Nunley based her syllabus around digital archives of history and the humanities, while Hadley wanted to examine the way that creative and academic pursuits are in constant conversation with current events. Both classes have a number of College and Conservatory students, and will culminate in students crafting chapters to be included in a book of information on DuBois’ life.
“Scalar is a new software that we’re using that allows you to build a book,” Nunley said. “But what’s awesome about it is that it’s an interactive book, so as you click to the next page you can click into the document and experience sound, or experience images, or see a piece of the archive in that. What I like about it is that it allows students to author their own analyses and contextualizations of Shirley’s life, but not in the traditional format.”
For the remainder of the semester, Nunley’s students will also be working on exhibition panels for display in the Mary Church Terrell Main Library in the spring — similar to those on Mary Church Terrell and the Sanctuary Project — that will be embedded with QR codes for their digital book. After the semester ends, these transportable panels will be shipped to Accra, Ghana, for display and use by the DuBois Society.
Students will get to premiere their book during a symposium on DuBois’ work on Feb. 27 and 28, 2020. The first staging of DuBois’ TomTom since 1932 is tentatively scheduled for December 2020, to be directed by Professor of Theater and Africana Studies Caroline Jackson Smith.
Preceding these two larger undertakings, Hadley described this week’s salon as a first re-introduction of DuBois’ legacy into Oberlin campus life.

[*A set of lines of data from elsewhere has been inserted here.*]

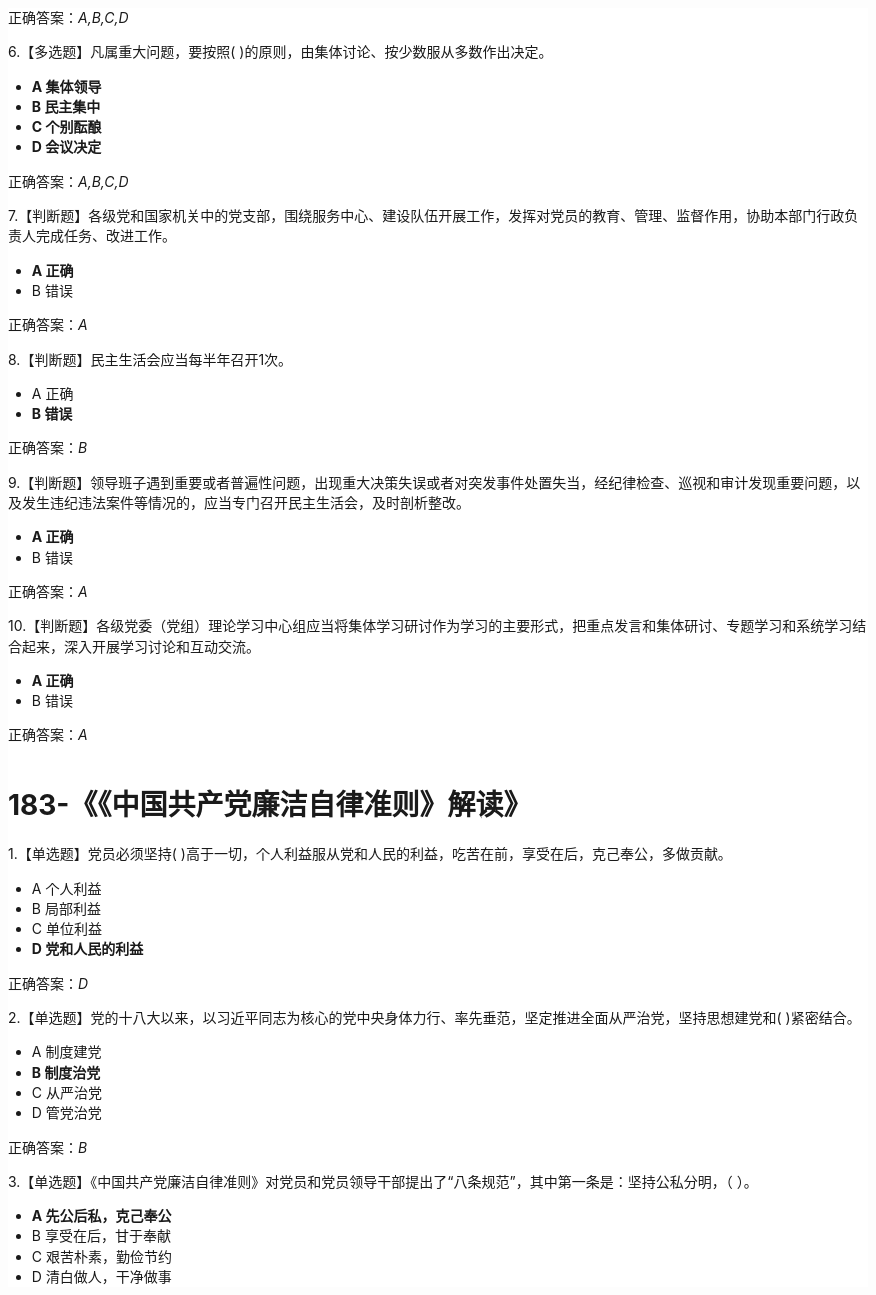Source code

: 正确答案：*A,B,C,D*

6.【多选题】凡属重大问题，要按照(    )的原则，由集体讨论、按少数服从多数作出决定。
+ **A 集体领导**
+ **B 民主集中**
+ **C 个别酝酿**
+ **D 会议决定**

正确答案：*A,B,C,D*

7.【判断题】各级党和国家机关中的党支部，围绕服务中心、建设队伍开展工作，发挥对党员的教育、管理、监督作用，协助本部门行政负责人完成任务、改进工作。
+ **A 正确**
+ B 错误

正确答案：*A*

8.【判断题】民主生活会应当每半年召开1次。
+ A 正确
+ **B 错误**

正确答案：*B*

9.【判断题】领导班子遇到重要或者普遍性问题，出现重大决策失误或者对突发事件处置失当，经纪律检查、巡视和审计发现重要问题，以及发生违纪违法案件等情况的，应当专门召开民主生活会，及时剖析整改。
+ **A 正确**
+ B 错误

正确答案：*A*

10.【判断题】各级党委（党组）理论学习中心组应当将集体学习研讨作为学习的主要形式，把重点发言和集体研讨、专题学习和系统学习结合起来，深入开展学习讨论和互动交流。
+ **A 正确**
+ B 错误

正确答案：*A*


# 183-《《中国共产党廉洁自律准则》解读》
1.【单选题】党员必须坚持(     )高于一切，个人利益服从党和人民的利益，吃苦在前，享受在后，克己奉公，多做贡献。
+ A 个人利益
+ B 局部利益
+ C 单位利益
+ **D 党和人民的利益**

正确答案：*D*

2.【单选题】党的十八大以来，以习近平同志为核心的党中央身体力行、率先垂范，坚定推进全面从严治党，坚持思想建党和(   )紧密结合。
+ A 制度建党
+ **B 制度治党**
+ C 从严治党
+ D 管党治党

正确答案：*B*

3.【单选题】《中国共产党廉洁自律准则》对党员和党员领导干部提出了“八条规范”，其中第一条是：坚持公私分明，（   ）。
+ **A 先公后私，克己奉公**
+ B 享受在后，甘于奉献
+ C 艰苦朴素，勤俭节约
+ D 清白做人，干净做事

The salon included performances of selections from her opera by Conservatory fourth-years Anthony Anderson and Matteo Adams, an analysis of her compositions by Daniel Spearman, OC ’16, and a talk on the play’s progressivism by Jackson Smith, in addition to other speakers.
“We wanted to do something public-facing while we had the course going, and [DuBois] was a part of salon culture in both Paris and Harlem,” Hadley said. “So it felt like a really great way to start introducing her to the broader campus. … A salon is more intimate [and] more informal.”
Adams was moved by the handwritten text of TomTom, and the importance carried in performing a selection from this play that hasn’t been staged in nearly a century.
“You have to really delve into the text,” Adams said. “I don’t think I would have been able to look at the handwritten score and just sing it without having understood the rest of the opera, because that’s the premise of what we do as performers. We have to do our research into the history [of] what we’re actually performing in order for the audience to understand it.”
This convergence of history and artistry carries DuBois’ legacy into the current moment, and represents the vitality of studying her work.
“Shirley Graham DuBois is a quintessential Obie,” Hadley said. “I think she loved Oberlin, and she represents so much of what all of us try to do well here as faculty, students, and staff. We like to think that we train young people who can go out and change the world … and she does that many times over.”